Thanks again for checking in and for your continued thoughts, prayers and good wishes. Believe in Miracles!
Friday, March 05, 2010
Friday Afternoon Update
Another thing going on is the "issue" with my doctor. I don't remember if I've mentioned this before, but Dr. Schuster has left New York Presbyterian Hospital and is now at Stony Brook University Hospital. Needless to say, I totally freaked out when I heard he was moving. I can't imagine what I'd have felt if this were six months ago. I had a choice of staying on with him or staying on at NYP with another doctor. I chose to go along with him. Honestly, now I'm questioning the wisdom of that decision.
Last Saturday, I was feeling really sick. So sick, that I called the phone number where I'd been told I'd be able to reach him or a member of his team "24/7". Not only did I not reach a person, there was an answering machine with a message telling me that the office is closed and that I can leave a message. It didn't even give an emergency number. I couldn't believe it. I was left totally high & dry.

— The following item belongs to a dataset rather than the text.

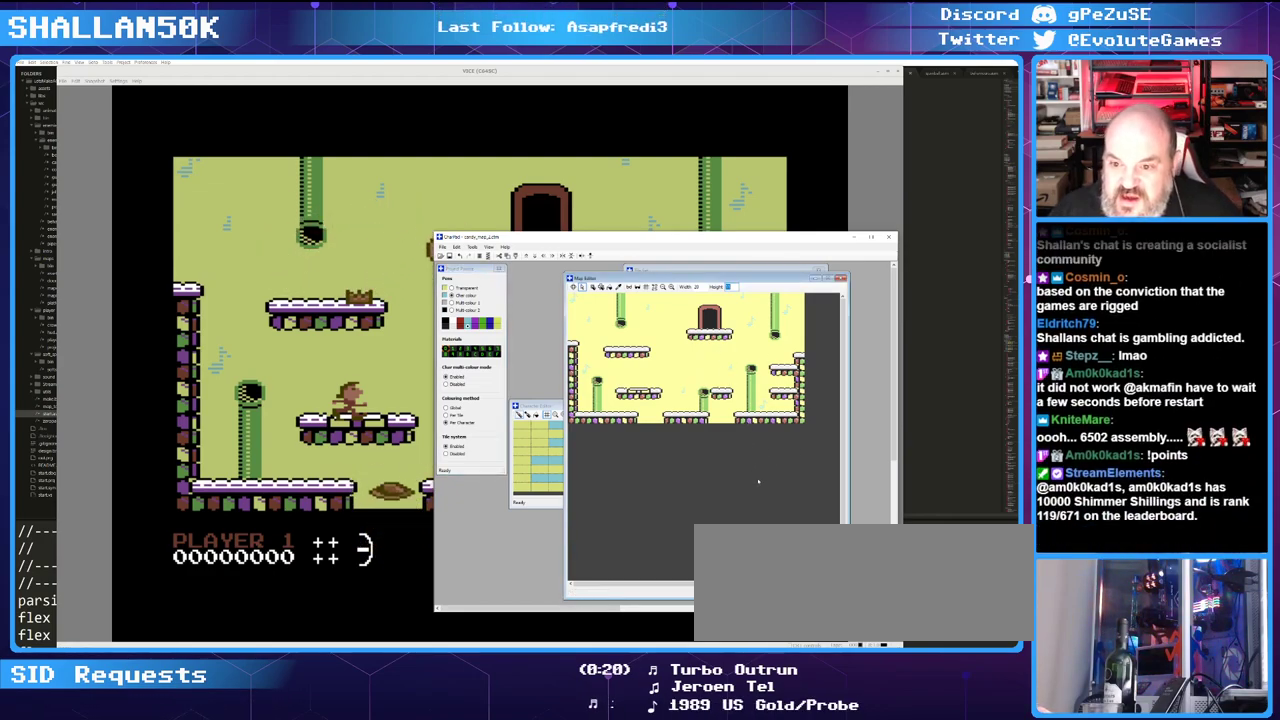
{"keys": [], "mouse": [], "events": [[16, "ctrl", "up"]]}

Monday, I still hadn't heard from him and so I called my local General Practitioner. At least I was seen right away. She's the one who sent me for the chest x-ray and put me on the antibiotics. I finally heard from Dr. Schuster late Monday afternoon. I told him what was going on and he said that I should continue with the meds.
I guess I'm kinda rambling on about this but it's really bothering me. I don't know what to do. I'm still on the Prednisone, along with a few other meds (VFend, Vasotec, Valtrex & Nexium). I'm going to have to get all of my vaccinations soon. (Remember all those "baby shots" we all got? Well, I gotta get 'em all over again). Do I change docs?? This is really distressing. Any suggestions?
OK, Thanks for letting me vent. Thank you for your continued support and prayers and good wishes. Have a great weekend, Shabbat Shalom. Believe in Miracles!
Note to Devorah: I hope you're doing well. I sent an email to your gmail address. I hope you got it. If you can let me know, that'd be great. If not, I'll try to reach you again next week. Be strong & stay positive. Shabbat Shalom.
Friday, February 26, 2010
Busy Busy Busy
As of this past Wednesday, I'm down to 2.5mg. Prednisone WEEKLY. That's thrilling to me. I'm really looking forward to being off this medication. The drawback is the withdrawal symptoms that I seem to experience each time I taper off a little more. Twice this morning I had very intense waves of nauseau. They pass in just a minute or two but they're very unsettling. I know I just have to tough it out. I'm just hoping that it doesn't get worse. On top of the "little cold" that I have, I don't want to deal with it.
Everything else is good. The kids are all excited about Purim. I know that they seem a little old for "dress up" but it's really nice to see them all abuzz.
Thank you so much for checking in and for your continued prayers and good wishes. Have a good Shabbos, a Happy Purim and Believe in Miracles!!